Every person who comes to a Red Cross public shelter will be screened for COVID-19 symptoms, says McNamara. It doesn’t matter whether you are presenting symptoms, have pre-existing medical needs, or are afraid of getting sick—none of that should prevent you from seeking out a public shelter if you need to evacuate. “We want to ensure that anybody who needs to seek shelter in advance of any type of disaster can feel comfortable knowing that there’s a place for them to go, and that it feels safe for all parties,” he says.
Local governments are preparing, too. As soon as you get to a public shelter in Monroe County, for example, there will be a health screening and a temperature check, says Weiner. The county’s plan includes: a face mask, hand sanitizer, and wipes for everyone; more shelter space; additional staff for disinfecting the area; isolation areas and dedicated staff for anyone with symptoms; and more medical personnel, she says.
“From the Red Cross’s perspective, I can’t think of a protocol we haven’t had to modify,” says McNamara. For example, shelters previously fed evacuees by sending staffers into crowds to pass out food. This year, he says, meals will probably more closely resemble takeout from a restaurant, with prepackaged single-serve meals delivered at a distance.

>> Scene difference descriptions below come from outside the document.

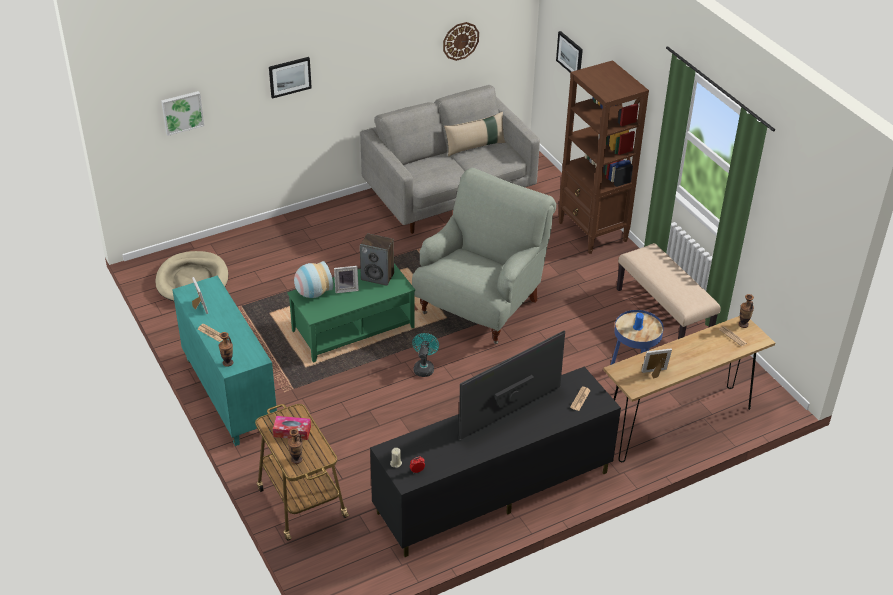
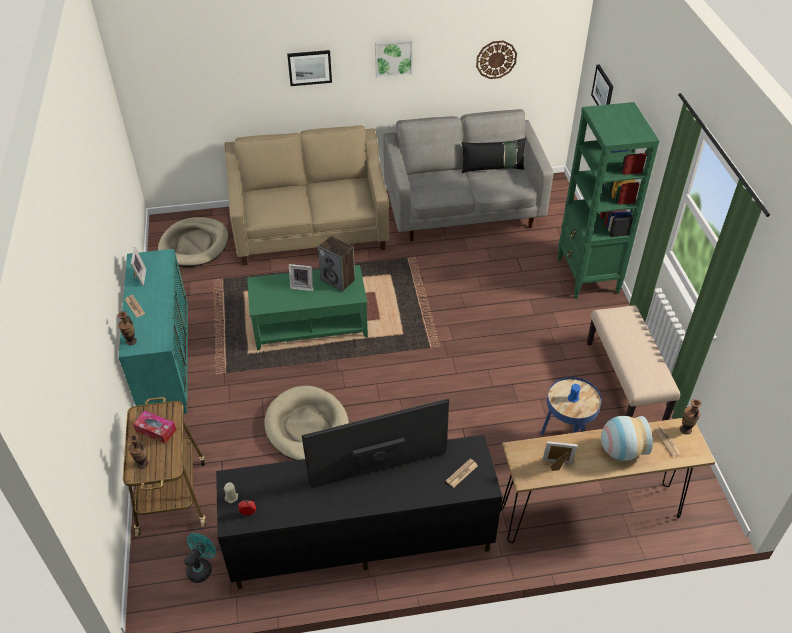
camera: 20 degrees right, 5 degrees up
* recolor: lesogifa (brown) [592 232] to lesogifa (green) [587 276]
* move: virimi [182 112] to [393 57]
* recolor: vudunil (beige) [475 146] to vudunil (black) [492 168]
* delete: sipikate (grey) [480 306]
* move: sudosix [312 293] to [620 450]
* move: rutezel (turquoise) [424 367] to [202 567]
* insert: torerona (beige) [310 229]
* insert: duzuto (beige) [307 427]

Another pandemic-specific challenge will be how to safely provide emotional support in a shelter. When close contact can spread disease, we cannot physically comfort each other, says McNamara—no hugs allowed. People will need to figure out how to comfort each other while still staying safe and distanced.
Managing the pandemic in tandem with disaster relief will be a challenge, especially with limited funds and workforce. “Local public health agencies and emergency managers are always trying to find the right messages and the right resources to fill any gaps in knowledge that people have, but the size of those gaps, given COVID-19, may look very different,” says Horney. This year may expose exactly where our system for protecting people is weakest, so it’s best to be prepared.